その状況を尋ねた相手は航空主務部員の源田実中佐。「戦機は迫っているのだ。二ヶ月ぐらいで一通りの訓練を終了してもらいたい」。その背景事情などを源田中佐は、こう説明したらしい。

 

 

次に来る作戦は、日本防衛の天王山マリアナの攻防であるが、これを失えば日本としては、戦局の前途に目途はない。従って日本海軍としては、このマリアナの攻防戦を契機とする最後の艦隊決戦を予期している。

 

空母部隊はこの決戦の核心なのだから、是非しっかりやってくれ。軍令部としても、そのつもりで、搭乗員は可能な限り優秀、老練なものを補充するように連絡してある。このために、内地の教育部隊が弱体化しても、今はやむを得ない。

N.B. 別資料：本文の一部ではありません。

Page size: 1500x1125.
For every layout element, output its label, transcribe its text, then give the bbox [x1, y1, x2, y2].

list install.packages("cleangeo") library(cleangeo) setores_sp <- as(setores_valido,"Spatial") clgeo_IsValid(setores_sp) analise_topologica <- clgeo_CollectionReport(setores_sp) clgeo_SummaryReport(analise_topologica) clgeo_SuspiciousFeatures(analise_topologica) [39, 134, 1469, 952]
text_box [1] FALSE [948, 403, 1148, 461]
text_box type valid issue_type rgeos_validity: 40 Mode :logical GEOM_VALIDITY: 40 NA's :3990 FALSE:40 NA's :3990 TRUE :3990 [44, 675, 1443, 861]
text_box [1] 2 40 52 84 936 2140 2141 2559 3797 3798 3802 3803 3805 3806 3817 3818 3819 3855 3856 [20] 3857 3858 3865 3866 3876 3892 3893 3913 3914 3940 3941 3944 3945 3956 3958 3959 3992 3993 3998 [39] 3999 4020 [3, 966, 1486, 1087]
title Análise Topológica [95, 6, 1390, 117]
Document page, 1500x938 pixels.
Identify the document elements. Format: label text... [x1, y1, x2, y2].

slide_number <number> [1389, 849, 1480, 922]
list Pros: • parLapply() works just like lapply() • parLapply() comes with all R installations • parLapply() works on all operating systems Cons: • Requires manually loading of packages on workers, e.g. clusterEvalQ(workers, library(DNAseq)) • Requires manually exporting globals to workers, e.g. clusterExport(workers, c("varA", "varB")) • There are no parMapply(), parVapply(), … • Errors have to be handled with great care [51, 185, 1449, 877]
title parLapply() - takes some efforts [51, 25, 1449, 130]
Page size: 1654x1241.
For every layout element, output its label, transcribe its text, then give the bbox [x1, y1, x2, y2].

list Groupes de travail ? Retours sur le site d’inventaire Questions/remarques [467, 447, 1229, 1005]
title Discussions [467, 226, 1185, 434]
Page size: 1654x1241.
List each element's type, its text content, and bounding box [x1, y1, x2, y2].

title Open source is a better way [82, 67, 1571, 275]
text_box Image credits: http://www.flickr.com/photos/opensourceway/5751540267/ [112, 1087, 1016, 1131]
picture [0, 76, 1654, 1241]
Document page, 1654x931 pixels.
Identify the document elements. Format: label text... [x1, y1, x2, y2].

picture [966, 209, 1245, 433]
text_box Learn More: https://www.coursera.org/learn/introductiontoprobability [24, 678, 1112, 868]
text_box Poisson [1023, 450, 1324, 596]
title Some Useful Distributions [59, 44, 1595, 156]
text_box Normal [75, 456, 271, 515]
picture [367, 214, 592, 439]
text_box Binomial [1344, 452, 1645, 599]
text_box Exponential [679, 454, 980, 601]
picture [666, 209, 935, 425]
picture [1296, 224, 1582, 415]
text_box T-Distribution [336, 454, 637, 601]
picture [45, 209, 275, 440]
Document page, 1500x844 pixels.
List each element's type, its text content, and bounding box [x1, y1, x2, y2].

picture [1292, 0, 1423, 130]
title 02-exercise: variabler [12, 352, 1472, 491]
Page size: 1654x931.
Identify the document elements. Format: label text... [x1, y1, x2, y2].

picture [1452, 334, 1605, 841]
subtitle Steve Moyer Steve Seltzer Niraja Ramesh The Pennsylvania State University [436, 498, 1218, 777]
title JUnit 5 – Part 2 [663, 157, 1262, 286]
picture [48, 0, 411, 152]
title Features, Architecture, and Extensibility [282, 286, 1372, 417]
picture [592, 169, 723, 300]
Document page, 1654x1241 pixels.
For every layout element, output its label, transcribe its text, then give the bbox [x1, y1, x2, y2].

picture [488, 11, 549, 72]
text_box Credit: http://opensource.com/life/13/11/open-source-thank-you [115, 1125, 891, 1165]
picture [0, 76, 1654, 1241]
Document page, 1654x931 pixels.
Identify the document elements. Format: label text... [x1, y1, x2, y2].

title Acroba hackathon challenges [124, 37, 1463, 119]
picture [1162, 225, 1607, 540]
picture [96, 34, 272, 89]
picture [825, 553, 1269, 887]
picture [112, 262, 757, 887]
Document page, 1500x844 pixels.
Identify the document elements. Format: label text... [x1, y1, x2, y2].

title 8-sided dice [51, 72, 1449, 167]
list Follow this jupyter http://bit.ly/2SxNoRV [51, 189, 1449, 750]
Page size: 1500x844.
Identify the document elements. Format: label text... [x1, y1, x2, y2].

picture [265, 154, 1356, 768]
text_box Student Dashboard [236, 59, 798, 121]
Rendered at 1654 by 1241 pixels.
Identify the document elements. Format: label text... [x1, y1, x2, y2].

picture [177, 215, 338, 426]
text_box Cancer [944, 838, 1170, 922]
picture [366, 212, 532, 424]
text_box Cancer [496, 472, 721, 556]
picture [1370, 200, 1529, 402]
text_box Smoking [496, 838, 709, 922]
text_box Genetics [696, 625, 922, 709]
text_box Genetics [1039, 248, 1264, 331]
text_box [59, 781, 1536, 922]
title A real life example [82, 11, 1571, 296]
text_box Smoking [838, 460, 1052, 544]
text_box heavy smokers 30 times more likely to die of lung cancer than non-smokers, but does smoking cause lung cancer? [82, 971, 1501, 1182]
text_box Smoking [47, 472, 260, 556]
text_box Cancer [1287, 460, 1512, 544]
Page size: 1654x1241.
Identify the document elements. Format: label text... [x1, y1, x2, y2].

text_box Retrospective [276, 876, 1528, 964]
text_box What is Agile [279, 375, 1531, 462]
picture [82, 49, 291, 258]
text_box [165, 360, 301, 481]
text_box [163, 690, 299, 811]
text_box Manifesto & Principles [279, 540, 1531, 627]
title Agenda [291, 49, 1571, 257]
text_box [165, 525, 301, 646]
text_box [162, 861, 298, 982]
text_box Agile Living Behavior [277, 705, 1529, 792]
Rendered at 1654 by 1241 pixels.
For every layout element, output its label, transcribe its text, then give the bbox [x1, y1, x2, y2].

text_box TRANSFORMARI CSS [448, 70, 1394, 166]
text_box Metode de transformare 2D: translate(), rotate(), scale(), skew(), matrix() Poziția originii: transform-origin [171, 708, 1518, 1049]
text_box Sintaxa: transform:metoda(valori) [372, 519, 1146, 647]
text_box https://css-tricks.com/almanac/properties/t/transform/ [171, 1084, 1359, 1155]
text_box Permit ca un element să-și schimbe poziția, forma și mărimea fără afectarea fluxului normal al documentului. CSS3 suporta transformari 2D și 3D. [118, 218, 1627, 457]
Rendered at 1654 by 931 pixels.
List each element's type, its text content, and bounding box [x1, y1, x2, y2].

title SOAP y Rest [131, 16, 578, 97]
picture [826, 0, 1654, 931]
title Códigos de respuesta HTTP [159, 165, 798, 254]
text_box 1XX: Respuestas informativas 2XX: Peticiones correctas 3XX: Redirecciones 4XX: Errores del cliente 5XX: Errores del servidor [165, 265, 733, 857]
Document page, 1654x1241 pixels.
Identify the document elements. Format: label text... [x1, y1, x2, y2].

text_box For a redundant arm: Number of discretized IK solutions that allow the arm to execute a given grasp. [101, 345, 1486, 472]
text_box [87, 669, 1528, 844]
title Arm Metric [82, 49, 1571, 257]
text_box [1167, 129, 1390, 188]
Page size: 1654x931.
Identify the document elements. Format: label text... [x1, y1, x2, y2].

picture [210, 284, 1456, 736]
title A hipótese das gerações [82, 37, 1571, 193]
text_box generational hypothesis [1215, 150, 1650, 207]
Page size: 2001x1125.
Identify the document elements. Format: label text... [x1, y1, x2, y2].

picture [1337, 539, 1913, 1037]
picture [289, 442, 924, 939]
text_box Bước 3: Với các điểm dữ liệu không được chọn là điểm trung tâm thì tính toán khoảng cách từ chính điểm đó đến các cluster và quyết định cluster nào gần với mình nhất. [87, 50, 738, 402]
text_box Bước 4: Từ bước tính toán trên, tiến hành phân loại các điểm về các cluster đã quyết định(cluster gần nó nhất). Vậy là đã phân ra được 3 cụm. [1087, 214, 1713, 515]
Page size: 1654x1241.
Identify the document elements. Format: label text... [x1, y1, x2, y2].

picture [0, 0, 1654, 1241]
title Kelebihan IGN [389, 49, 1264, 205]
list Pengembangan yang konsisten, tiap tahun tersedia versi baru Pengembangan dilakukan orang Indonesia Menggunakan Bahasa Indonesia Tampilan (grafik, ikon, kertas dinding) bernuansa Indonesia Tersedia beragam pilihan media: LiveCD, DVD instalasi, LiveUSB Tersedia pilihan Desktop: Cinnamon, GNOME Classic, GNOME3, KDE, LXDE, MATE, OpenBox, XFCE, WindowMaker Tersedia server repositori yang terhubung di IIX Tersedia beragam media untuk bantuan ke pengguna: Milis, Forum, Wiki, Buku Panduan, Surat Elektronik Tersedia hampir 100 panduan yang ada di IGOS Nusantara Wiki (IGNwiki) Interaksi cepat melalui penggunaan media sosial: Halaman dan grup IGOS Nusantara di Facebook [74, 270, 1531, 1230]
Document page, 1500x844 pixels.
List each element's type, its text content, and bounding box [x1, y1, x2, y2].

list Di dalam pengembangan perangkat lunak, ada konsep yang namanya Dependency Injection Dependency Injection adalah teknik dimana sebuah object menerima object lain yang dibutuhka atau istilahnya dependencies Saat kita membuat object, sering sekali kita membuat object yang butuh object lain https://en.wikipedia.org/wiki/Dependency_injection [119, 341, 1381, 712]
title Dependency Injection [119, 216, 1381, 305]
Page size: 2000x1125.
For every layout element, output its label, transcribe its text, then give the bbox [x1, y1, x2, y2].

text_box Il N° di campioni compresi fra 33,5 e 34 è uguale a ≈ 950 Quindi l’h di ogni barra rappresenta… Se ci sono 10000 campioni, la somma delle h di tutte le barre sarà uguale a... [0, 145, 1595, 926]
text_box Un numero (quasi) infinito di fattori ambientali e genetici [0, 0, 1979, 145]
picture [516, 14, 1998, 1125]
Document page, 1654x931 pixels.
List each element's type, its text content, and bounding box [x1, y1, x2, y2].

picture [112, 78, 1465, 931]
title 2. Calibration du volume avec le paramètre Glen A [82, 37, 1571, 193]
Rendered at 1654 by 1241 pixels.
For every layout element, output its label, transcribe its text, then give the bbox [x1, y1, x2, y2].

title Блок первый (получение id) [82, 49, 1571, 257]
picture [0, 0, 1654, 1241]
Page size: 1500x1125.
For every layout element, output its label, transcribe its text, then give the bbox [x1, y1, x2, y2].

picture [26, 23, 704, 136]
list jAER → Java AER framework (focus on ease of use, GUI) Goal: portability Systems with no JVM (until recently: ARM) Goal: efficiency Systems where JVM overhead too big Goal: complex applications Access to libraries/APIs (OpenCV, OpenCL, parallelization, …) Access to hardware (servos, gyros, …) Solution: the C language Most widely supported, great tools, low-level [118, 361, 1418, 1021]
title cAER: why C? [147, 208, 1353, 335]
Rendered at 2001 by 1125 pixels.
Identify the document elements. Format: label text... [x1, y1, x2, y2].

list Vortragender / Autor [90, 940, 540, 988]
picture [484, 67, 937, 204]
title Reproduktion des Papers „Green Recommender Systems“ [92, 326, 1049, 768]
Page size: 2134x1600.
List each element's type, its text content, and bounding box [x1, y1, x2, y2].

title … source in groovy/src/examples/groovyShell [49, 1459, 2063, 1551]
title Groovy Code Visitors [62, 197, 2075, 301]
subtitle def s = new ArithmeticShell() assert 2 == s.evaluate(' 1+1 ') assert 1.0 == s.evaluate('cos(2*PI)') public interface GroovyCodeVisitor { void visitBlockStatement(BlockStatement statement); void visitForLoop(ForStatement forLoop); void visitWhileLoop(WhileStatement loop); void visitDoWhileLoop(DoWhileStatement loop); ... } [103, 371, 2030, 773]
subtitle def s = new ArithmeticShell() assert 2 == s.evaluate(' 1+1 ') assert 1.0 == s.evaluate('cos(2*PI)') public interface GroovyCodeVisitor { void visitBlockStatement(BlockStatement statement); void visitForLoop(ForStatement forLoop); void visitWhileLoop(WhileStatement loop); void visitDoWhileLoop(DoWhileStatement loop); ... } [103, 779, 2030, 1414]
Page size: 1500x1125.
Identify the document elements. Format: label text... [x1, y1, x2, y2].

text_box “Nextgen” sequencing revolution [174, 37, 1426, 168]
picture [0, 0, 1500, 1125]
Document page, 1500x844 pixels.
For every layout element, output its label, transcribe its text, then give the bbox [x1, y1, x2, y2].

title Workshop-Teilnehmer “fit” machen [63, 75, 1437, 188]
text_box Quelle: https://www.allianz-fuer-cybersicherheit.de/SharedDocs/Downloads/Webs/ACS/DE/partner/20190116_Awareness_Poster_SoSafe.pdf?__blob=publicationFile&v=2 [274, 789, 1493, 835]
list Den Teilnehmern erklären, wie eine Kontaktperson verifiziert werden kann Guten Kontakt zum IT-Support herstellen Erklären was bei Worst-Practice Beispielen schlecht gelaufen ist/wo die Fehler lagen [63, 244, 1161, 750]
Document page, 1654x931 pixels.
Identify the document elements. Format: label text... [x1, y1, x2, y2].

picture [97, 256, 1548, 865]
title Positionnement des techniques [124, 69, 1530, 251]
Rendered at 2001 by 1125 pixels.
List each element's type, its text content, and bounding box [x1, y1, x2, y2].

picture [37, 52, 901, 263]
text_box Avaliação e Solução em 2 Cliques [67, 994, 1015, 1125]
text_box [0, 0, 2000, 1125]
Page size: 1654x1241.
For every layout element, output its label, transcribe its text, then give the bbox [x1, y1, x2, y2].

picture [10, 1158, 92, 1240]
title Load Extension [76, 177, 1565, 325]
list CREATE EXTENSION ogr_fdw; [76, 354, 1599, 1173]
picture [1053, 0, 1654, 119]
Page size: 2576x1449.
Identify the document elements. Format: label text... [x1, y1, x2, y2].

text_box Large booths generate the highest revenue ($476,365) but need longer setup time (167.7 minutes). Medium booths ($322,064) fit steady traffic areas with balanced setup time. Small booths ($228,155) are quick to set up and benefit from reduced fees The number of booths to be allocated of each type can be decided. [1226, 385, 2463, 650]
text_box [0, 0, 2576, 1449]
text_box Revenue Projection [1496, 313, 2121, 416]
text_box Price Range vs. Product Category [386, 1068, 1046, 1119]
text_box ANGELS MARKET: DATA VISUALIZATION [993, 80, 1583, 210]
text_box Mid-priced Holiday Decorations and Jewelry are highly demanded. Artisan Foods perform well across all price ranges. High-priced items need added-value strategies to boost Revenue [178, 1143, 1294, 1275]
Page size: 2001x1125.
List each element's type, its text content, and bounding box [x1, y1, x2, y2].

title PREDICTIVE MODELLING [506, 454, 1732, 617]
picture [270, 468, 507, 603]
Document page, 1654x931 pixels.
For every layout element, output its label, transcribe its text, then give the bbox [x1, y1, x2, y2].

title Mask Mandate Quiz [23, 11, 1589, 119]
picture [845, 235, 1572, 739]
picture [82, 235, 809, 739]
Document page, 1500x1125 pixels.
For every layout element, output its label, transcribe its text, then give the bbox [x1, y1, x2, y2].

もし要望があれば、何でも申し出てほしい。

 

 

一見して背水の陣を敷いたという宣言らしくあるが、よくよく読めば歯切れが悪い。負ければ全滅か降参だ、というような宣言ではない。「可能な限り」とか「やむを得ない」とか、強気の源田さんらしくもない。

 

特に「マリアナの攻防戦を契機とする最後の艦隊決戦を予期」というのは何か。マリアナの攻防戦は最後の艦隊決戦ではなく、その契機であると予期している。つまりこの後も続き得る。前にも書いたが最近読んだ複数の書籍に、マリアナ沖海戦の敗北は直接、特別攻撃の決行に結び付いたという説がある。追い追い確かめる。

 

 

奥宮参謀は、責任の重さを痛感しつつ、続いて赤レンガの海軍省人事局に赴いた。どうしても、城島部隊に欲しいものが二つある。一つは兵器で、もはや米空軍F6Fの敵ではない旧式の九九式艦爆に代えて、新兵器の急降下爆撃機「彗星」が必要だった。

 

最小限九機と要望し、当局は快くこれを容れた。もう一つは関連して優秀な搭乗員。急降下爆撃のエキスパート、阿部善次大尉が選ばれた。著者とはアリューシャンで同じ部隊におり、「ダッチハーバーの攻撃に活躍した歴戦の勇士」である。

 

 

岩国、佐伯、大分の三か所で航空隊が訓練に励んでいたころ、リンガ泊地に在る小沢司令長官より、城島部隊あて「幕僚一名送れ」という電報が来た。著者は二航戦および三航戦の幕僚代表として4月6日、福岡からシンガポールに飛んだ。

 

さらに出勤訓練中だった旗艦「翔鶴」に移り、六か月ぶりに会う小沢司令部より、次のとおり拝命した。「五月中旬、タウイタウイ集合」。驚き慌てて本土に帰還したのが4月16日。訓練と準備に大忙し。タウイタウイがどこなのかも知らなかった。